The upsert (ON CONFLICT ... DO UPDATE) handles existing days by adding to them. New days are inserted.
Watermark choices
The watermark is whatever uniquely orders the source data:
- Auto-incrementing ID: simplest. Works if rows are inserted strictly in ID order.
- Created timestamp + ID: more robust if IDs can be inserted out of order (e.g., from multiple writers).
- A dedicated
processed_atcolumn on the source: explicit but adds storage.
For most cases, an integer ID is enough.
Handling updates and deletes
The pattern above only handles inserts. If source rows can be UPDATEd or DELETEd, you need more:
For updates, the source row's old values were already added to the aggregate. Adding the new values produces double-counting.
For deletes, the deleted row's values are still in the aggregate.
For write-heavy aggregations where this happens, the answer is usually one of:
Use triggers to maintain the aggregate: a trigger on INSERT/UPDATE/DELETE updates the aggregate atomically. Most reliable but adds write overhead.
Recompute periodically: once a day, recompute the aggregate from scratch to fix any drift. Acceptable if eventual consistency is OK.
Use a soft-delete pattern in the source: never actually delete; mark deleted. The aggregate query filters out deleted rows.
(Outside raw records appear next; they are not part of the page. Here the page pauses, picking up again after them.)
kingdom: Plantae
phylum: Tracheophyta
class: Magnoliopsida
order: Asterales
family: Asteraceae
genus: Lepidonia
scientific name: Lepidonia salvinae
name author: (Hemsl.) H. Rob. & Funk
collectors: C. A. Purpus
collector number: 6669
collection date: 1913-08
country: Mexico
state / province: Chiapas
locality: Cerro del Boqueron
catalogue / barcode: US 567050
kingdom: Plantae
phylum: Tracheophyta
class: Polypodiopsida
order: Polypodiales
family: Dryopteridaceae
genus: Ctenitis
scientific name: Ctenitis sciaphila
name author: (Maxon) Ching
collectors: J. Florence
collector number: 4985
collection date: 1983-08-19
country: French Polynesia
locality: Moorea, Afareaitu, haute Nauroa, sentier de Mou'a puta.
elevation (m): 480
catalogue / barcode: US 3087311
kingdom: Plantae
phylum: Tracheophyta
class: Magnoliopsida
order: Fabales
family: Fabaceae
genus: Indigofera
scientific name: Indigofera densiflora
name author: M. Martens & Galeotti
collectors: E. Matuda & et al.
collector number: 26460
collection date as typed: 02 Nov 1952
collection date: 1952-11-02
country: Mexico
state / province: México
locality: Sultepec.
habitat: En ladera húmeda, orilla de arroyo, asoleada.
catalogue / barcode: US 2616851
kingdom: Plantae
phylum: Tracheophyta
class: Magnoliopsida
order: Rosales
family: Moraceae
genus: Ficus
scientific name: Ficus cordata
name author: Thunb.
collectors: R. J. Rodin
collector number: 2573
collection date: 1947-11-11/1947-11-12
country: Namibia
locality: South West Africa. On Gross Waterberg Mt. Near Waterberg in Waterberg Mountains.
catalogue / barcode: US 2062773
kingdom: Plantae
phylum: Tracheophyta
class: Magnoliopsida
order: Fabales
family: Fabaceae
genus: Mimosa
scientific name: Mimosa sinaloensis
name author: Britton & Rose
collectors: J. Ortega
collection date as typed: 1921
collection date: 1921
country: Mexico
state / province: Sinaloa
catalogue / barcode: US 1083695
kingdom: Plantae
Trigger-based incremental aggregation
The most robust pattern:
CREATE OR REPLACE FUNCTION update_daily_revenue()
RETURNS TRIGGER AS $$
BEGIN
IF (TG_OP = 'INSERT') THEN
INSERT INTO daily_revenue (day, country, order_count, revenue_cents)
SELECT
NEW.created_at::date,
(SELECT country FROM customers WHERE id = NEW.customer_id),
1,
NEW.total_cents
ON CONFLICT (day, country) DO UPDATE
SET order_count = daily_revenue.order_count + 1,
revenue_cents = daily_revenue.revenue_cents + NEW.total_cents;
ELSIF (TG_OP = 'DELETE') THEN
UPDATE daily_revenue
SET order_count = order_count - 1,
revenue_cents = revenue_cents - OLD.total_cents
WHERE day = OLD.created_at::date
AND country = (SELECT country FROM customers WHERE id = OLD.customer_id);
END IF;
RETURN NULL;
END;
$$ LANGUAGE plpgsql;
CREATE TRIGGER orders_aggregate_trigger
AFTER INSERT OR DELETE ON orders
FOR EACH ROW EXECUTE FUNCTION update_daily_revenue();
Every write to orders updates the aggregate. The aggregate is always current.
The cost: every INSERT/DELETE on orders does extra work. For high-throughput tables, this is a real overhead. Profile to confirm.
Hybrid: real-time + reconciliation
A pragmatic pattern combining both:
- Triggers maintain the aggregate in real time for current-day data.
- A nightly job recomputes the aggregate from scratch for the previous day, fixing any drift.
This gives you near-real-time accuracy with periodic correction. The drift correction handles edge cases (transactions that missed the trigger, application-level bugs that bypassed it).
Performance characteristics
Incremental aggregation typically:
- Adds 5-20% to write throughput on the source table (trigger overhead).
- Reduces aggregate query latency by 100-1000x compared to recomputing.
- Pays off when the source table is at least 10M rows and the aggregate is queried at least hundreds of times per day.
For smaller workloads, plain materialized views are simpler and good enough.
Extension alternatives
For specific use cases, extensions handle this for you:
- TimescaleDB continuous aggregates: incremental materialized views for time-bucketed data. The killer feature for time-series workloads.
- pg_ivm (incremental view maintenance): a Postgres extension that adds incrementally-maintained materialized views. Active development.
If one of these fits your use case, use it. Custom incremental aggregation is more code than necessary for problems already solved by extensions.
What I do for new aggregation needs
- Start with a materialized view + scheduled refresh. Simplest.
- If refresh becomes too slow, switch to incremental aggregation with watermarks.
- If the source has updates/deletes that affect the aggregate, add triggers.
- If using time-series-shaped data, evaluate TimescaleDB.
The complexity grows with the requirements. Most teams never need step 3 or 4.